The history of the tech industry has no shortage of thought leaders, heroes, and jabbering masses with low morals and feet on both sides of the eugenics theory.
https://www.sciencealert.com/do-brain-training-games-really-...
So if IQ is defined as your ability to solve that kind of problem, then yes, your IQ will increase.
What they keep out is people with Discalculia, which are in no way stupid or low IQ, just can't to math well. (They also would probably be able to do it, but probably take to long and/or get offended enough to not do it).
- Calculates the sum on the first picture
- Reads the instructions
- Reads the instructions again
- Stares at the six pictures for one second
- Closes the page
Lots of CS grads who went immediately to a high-paid CS positions have no clue how to distill complex topics into jargon-free statements that are readily understood. And this lack of self-awareness (i.e. they don't understand that they're using specialized terms and/or skills) bleeds into everything they do.
I can see a bunch of engineers sitting in a review meeting all agreeing 'This is simple math. Let's do it!' Unless there's someone from a non-tech background in the meeting, there's unlikely to be someone saying 'Uh, our audience is people wanting a place to sleep.

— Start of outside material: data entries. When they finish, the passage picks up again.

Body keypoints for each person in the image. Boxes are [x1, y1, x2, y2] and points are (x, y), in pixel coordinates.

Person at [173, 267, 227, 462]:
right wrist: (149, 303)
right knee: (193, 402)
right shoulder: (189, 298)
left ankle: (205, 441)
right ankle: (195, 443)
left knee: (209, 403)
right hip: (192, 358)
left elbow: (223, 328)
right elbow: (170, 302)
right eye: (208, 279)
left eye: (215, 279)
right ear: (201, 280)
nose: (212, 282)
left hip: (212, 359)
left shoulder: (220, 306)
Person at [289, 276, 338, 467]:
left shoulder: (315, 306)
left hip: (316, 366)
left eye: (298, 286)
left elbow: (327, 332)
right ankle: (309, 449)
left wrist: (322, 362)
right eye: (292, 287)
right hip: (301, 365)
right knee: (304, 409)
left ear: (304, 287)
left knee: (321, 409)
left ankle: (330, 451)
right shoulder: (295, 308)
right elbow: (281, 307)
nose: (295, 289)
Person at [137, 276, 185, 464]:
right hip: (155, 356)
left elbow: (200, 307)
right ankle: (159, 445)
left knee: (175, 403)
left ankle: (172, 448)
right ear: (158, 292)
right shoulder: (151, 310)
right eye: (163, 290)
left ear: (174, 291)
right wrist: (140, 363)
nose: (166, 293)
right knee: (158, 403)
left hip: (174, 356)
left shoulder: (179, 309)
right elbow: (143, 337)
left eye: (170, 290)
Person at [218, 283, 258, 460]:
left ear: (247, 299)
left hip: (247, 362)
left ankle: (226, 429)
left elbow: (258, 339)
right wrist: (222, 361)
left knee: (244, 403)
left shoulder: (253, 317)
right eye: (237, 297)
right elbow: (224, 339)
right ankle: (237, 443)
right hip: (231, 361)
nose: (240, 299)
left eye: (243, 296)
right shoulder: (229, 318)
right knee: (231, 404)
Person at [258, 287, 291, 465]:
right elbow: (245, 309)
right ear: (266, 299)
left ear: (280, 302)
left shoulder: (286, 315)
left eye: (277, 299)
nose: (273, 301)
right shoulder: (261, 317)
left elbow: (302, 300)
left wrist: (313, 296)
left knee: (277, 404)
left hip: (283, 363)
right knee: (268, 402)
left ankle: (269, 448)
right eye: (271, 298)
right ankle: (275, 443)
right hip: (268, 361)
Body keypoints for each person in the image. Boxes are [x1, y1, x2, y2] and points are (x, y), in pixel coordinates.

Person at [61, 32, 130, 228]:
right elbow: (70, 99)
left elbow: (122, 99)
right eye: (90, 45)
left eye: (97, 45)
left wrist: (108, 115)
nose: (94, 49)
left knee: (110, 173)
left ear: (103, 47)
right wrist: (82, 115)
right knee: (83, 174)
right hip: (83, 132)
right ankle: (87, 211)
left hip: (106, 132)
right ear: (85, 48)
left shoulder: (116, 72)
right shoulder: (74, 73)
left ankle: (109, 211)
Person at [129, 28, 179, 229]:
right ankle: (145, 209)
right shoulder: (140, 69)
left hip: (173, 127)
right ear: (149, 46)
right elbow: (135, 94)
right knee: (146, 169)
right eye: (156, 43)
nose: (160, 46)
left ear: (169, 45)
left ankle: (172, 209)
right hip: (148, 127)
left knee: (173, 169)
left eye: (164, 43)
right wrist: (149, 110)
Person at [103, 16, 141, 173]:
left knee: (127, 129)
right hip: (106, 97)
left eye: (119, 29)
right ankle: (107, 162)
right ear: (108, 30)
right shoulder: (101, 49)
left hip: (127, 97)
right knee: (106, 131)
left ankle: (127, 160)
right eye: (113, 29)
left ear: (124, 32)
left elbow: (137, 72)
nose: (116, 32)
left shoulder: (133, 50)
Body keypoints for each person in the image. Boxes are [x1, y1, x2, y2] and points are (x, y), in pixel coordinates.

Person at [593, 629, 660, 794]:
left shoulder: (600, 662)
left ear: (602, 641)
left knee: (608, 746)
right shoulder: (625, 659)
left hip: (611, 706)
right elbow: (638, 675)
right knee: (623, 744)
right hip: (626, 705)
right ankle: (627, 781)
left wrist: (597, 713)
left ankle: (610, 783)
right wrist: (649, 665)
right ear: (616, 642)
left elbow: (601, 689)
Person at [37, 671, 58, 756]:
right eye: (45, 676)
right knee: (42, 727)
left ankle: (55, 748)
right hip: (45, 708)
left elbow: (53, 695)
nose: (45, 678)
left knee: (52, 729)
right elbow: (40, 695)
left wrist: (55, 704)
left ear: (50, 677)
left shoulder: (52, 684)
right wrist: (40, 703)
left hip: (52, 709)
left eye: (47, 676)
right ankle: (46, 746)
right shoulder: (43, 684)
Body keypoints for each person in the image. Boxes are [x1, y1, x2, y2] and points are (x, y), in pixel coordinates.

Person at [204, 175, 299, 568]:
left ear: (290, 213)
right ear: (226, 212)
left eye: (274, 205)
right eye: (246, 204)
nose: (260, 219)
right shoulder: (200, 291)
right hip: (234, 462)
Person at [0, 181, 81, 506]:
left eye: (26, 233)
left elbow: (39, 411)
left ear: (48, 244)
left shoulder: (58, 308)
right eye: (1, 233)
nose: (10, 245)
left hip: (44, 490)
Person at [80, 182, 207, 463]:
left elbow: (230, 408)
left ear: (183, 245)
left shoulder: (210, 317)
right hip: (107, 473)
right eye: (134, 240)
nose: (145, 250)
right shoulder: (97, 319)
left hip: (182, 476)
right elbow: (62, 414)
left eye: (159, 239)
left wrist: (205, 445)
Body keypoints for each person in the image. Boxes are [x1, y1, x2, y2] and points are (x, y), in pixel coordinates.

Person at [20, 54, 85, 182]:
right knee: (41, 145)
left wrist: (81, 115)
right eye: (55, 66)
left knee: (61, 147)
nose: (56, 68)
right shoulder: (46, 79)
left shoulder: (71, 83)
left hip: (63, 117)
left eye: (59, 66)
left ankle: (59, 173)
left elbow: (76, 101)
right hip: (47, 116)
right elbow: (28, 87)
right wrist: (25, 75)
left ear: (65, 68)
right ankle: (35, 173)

We shouldn't gate our service with math.'
This is the only long term solution as ML gets closer to AI.
If your website is fucked because it can't handle the traffic, that's better solved at the source (hardware/software/bandwidth)
If your website is fucked because someone can trivially scrape the most important bits from the web interface, you need to have a business conversation, not a technology conversation.